Joe Barrow field_notes

Field Notes

Paper Notes: LocateAnything

last updated 2026-06-08

Use a VLM to identify referents from a prompt using bounding boxes. For instance:

Input:

Select the crop tool

Model output:

<ref>crop tool</ref><box><130><647><190><707></box>

The model is trained on 138 million object detection samples. They hit ~13-16 boxes per second on a single H100 using Qwen2.5-VL-3B as the backbone model.

Parallel Box Decoding

Perhaps the most important contribution of this paper is “parallel box decoding,” where you generate an entire box in a single step.

Using approaches like adding coordinate tokens (e.g. Kosmos-2.5, where every coordinate like <130> is a unique token, along with tokens like <box> and <ref>) you get a pretty compact representation for the object:

[1:<ref>][2:crop][3: tool][4:</ref>][5:<box>][6:<130>]...

In total, you would get 10 tokens for this generation, meaning 10 forward passes.

Instead, we can generate the entire box in parallel, meaning we can reduce this to two steps:

[1:<ref>crop tool</ref>][2:<box><130><647><190><707></box>]

So the first step determines the box referent and the second step determines the box coordinates.

They enable this by converting all of their data into 6-token blocks during training. This looks like:

tok:  0        1        2        3        4        5
[0:   <ref>    crop     tool     </ref>   [null]   [null]]
[1:   <box>    <130>    <647>    <190>    <707>    </box>]
[2:   <ref>    face     in       image    to       crop  ]
[3:   </ref>   [null]   [null]   [null]   [null]   [null]]
[4:   <box>    None     </box>   [null]   [null]   [null]]
[5:   <im_end> [null]   [null]   [null]   [null]   [null]]

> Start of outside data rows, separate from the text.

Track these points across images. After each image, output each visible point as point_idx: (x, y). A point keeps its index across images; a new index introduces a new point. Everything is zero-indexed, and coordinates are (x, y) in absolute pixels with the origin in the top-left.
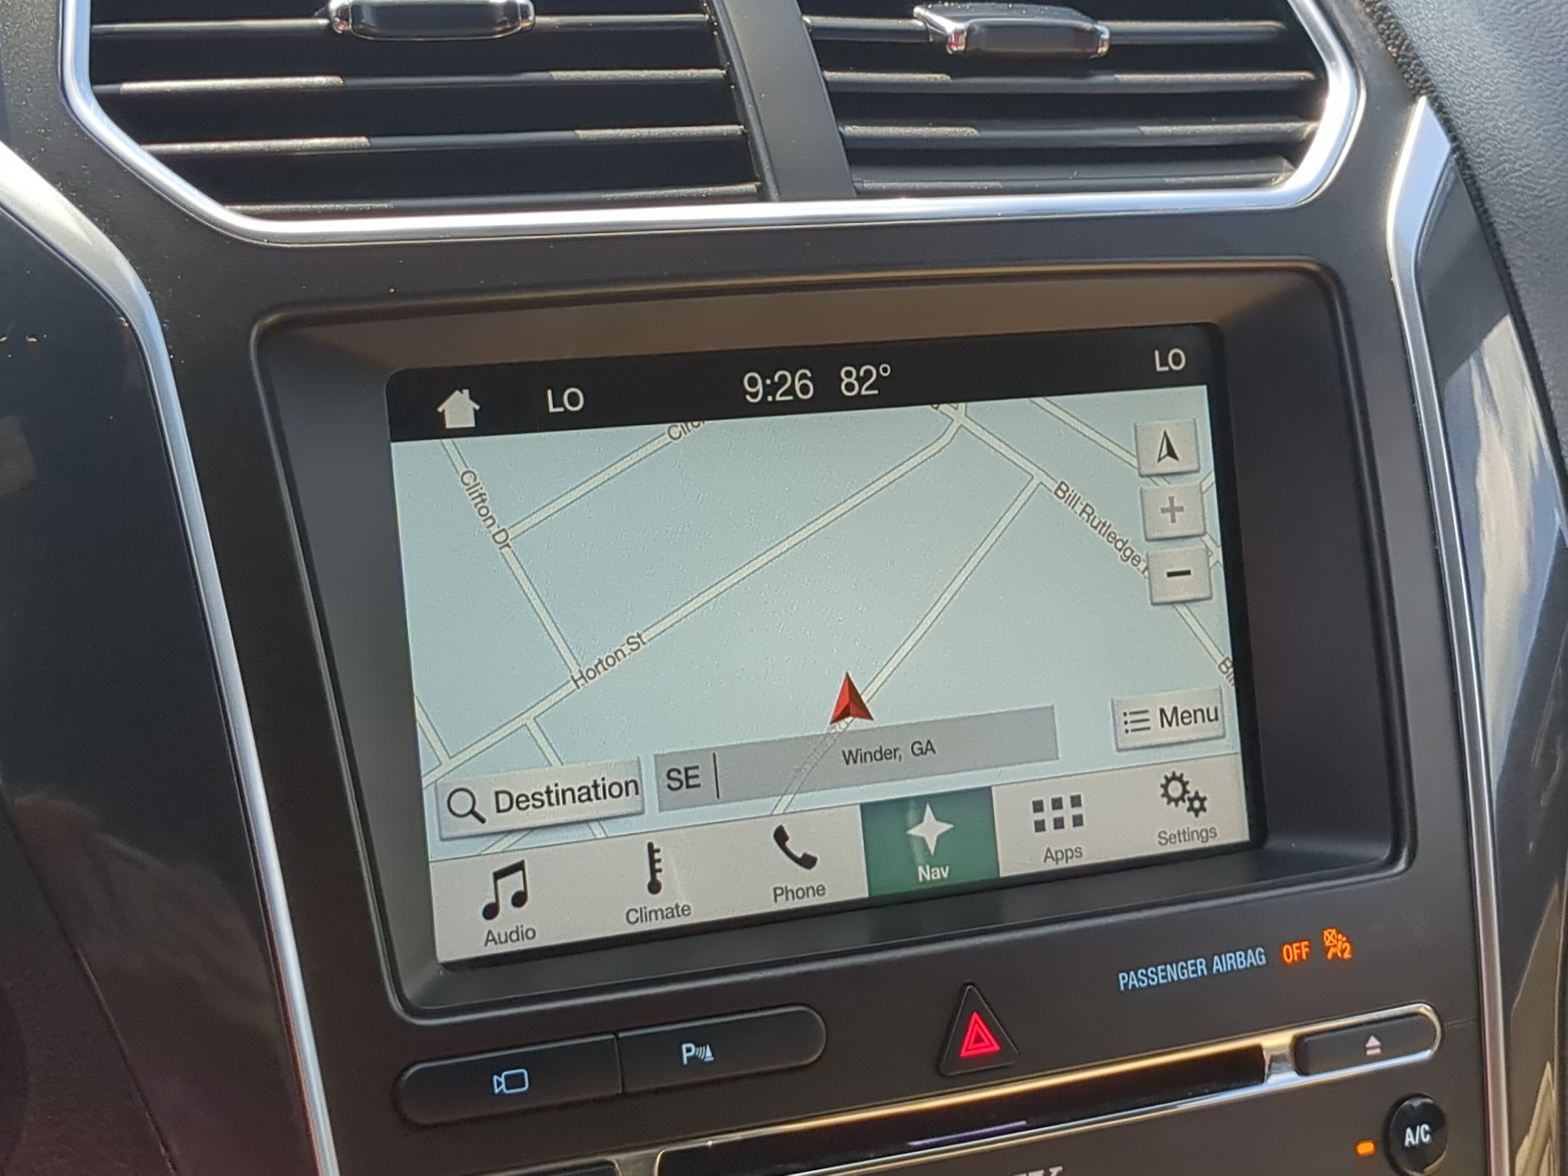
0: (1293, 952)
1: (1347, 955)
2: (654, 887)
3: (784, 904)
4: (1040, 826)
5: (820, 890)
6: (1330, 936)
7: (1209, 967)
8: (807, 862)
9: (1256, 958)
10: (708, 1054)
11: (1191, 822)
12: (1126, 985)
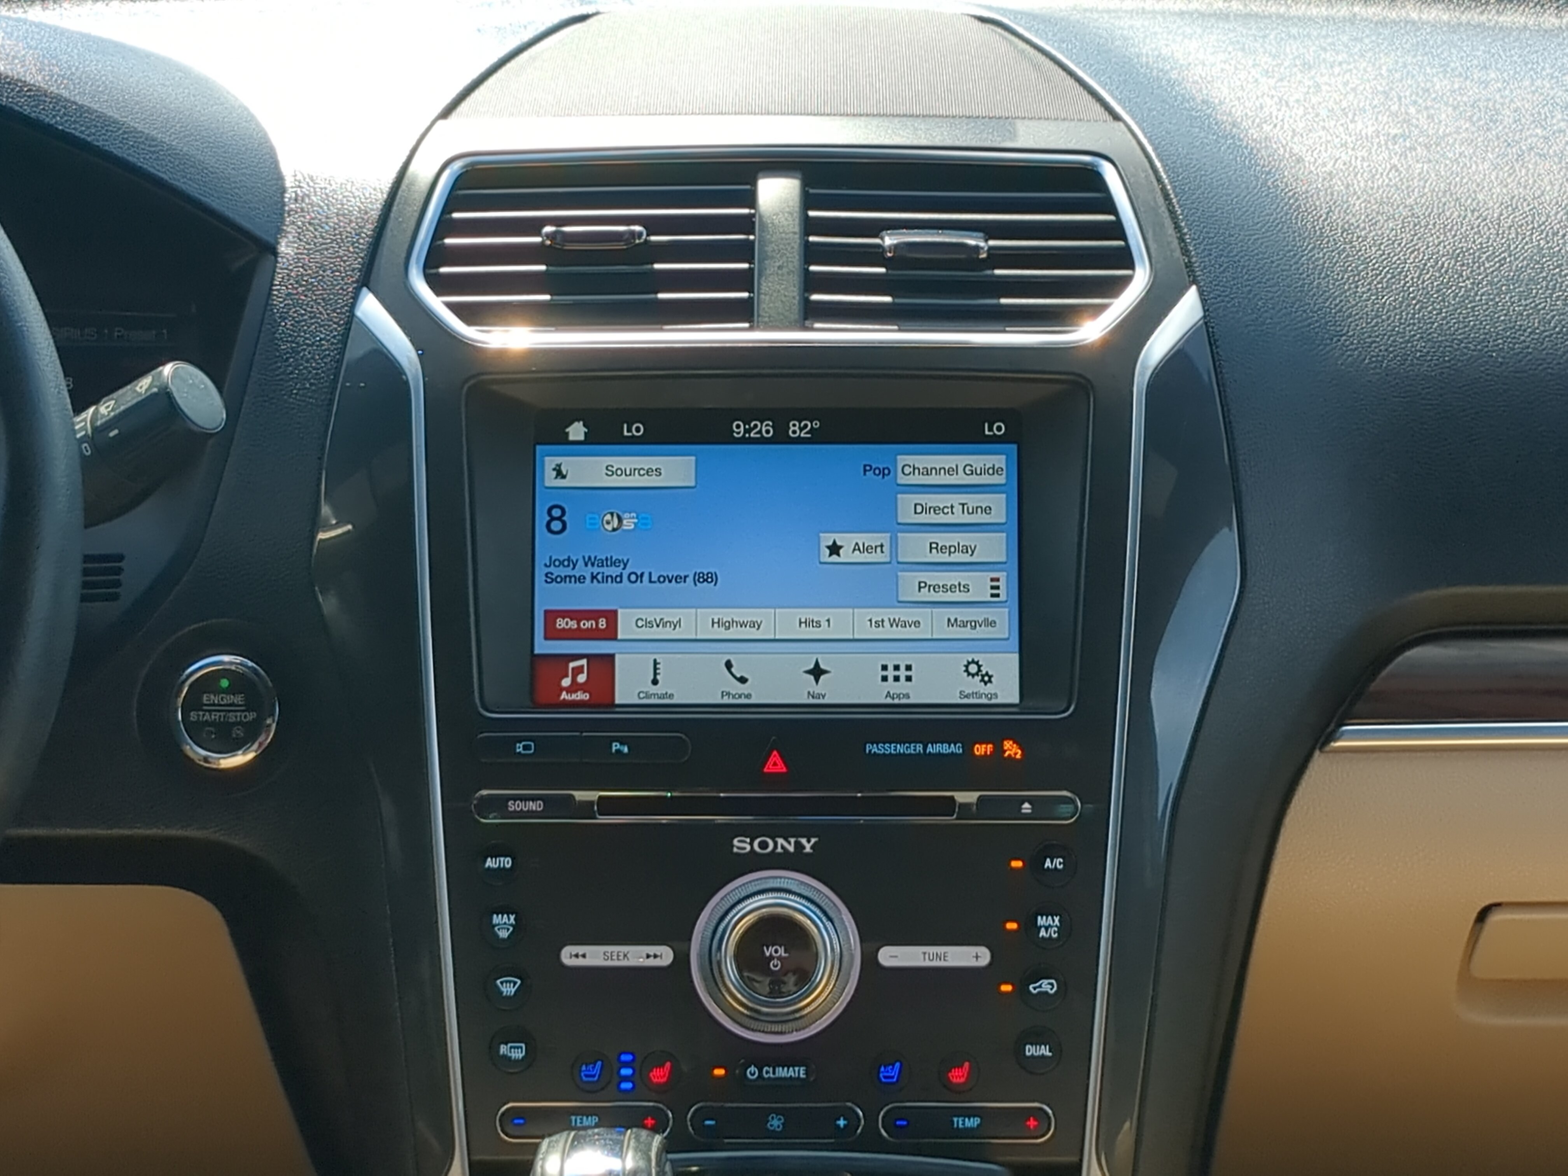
0: (980, 750)
1: (1018, 756)
2: (655, 682)
3: (726, 700)
4: (885, 679)
5: (748, 696)
6: (1007, 744)
7: (925, 749)
8: (743, 680)
9: (956, 749)
10: (626, 750)
11: (982, 688)
12: (870, 751)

Note the inserted [null] tokens, which ensure that the MTP head is predicting a consistent number of tokens at each time step. So they can chunk variable-length inputs into fixed-length chunks.

Hybrid Mode

Super interesting: the parallel decoding step can be unreliable (e.g., if your label is more than 4 tokens, perhaps, and the model screws up). Then the MTP head will be forced to predict cross-box tokens, which it’s not trained to do. To account for this, they build a “hybrid mode” as a sort of pressure relief valve, which lets the model fall back to the slow, full autoregressive prediction task for as little as a single block.

Model and Training Details

The core model is based on Qwen2.5 with Moon-ViT. The multitoken blocks have bidirectional attention.

Block Representation

  1. Normalize the token coordinates to [0, 1000]
  2. Boxes are represented by upper-left and lower-right coordinates
  3. Group boxes under the same label (only predict the <ref> block once)
  4. Convert to a sequence of blocks

They also have 4 block types:

  1. Semantic Block: indicates the type: <ref> crop tool </ref> [null] [null], splitting across blocks for long labels
  2. Box Block: indicates the box itself: <box> <130> <647> <190> <707> </box>
  3. Negative Block: indicates the absence of an object <box> None </box> [null] [null] [null]
  4. End Block: indicates the end of generation <im_end> [null] [null] [null] [null] [null]

Dataset

12M unique images with 138M natural language queries, totaling 785M bounding boxes. They combine several open source datasets like Flickr30k Entities, gRefCOCO, RefCOCO, etc.

N.B. Tagging this as vlm-ocr because it’s a VLM that can do OCR, but it’s not really an OCR model.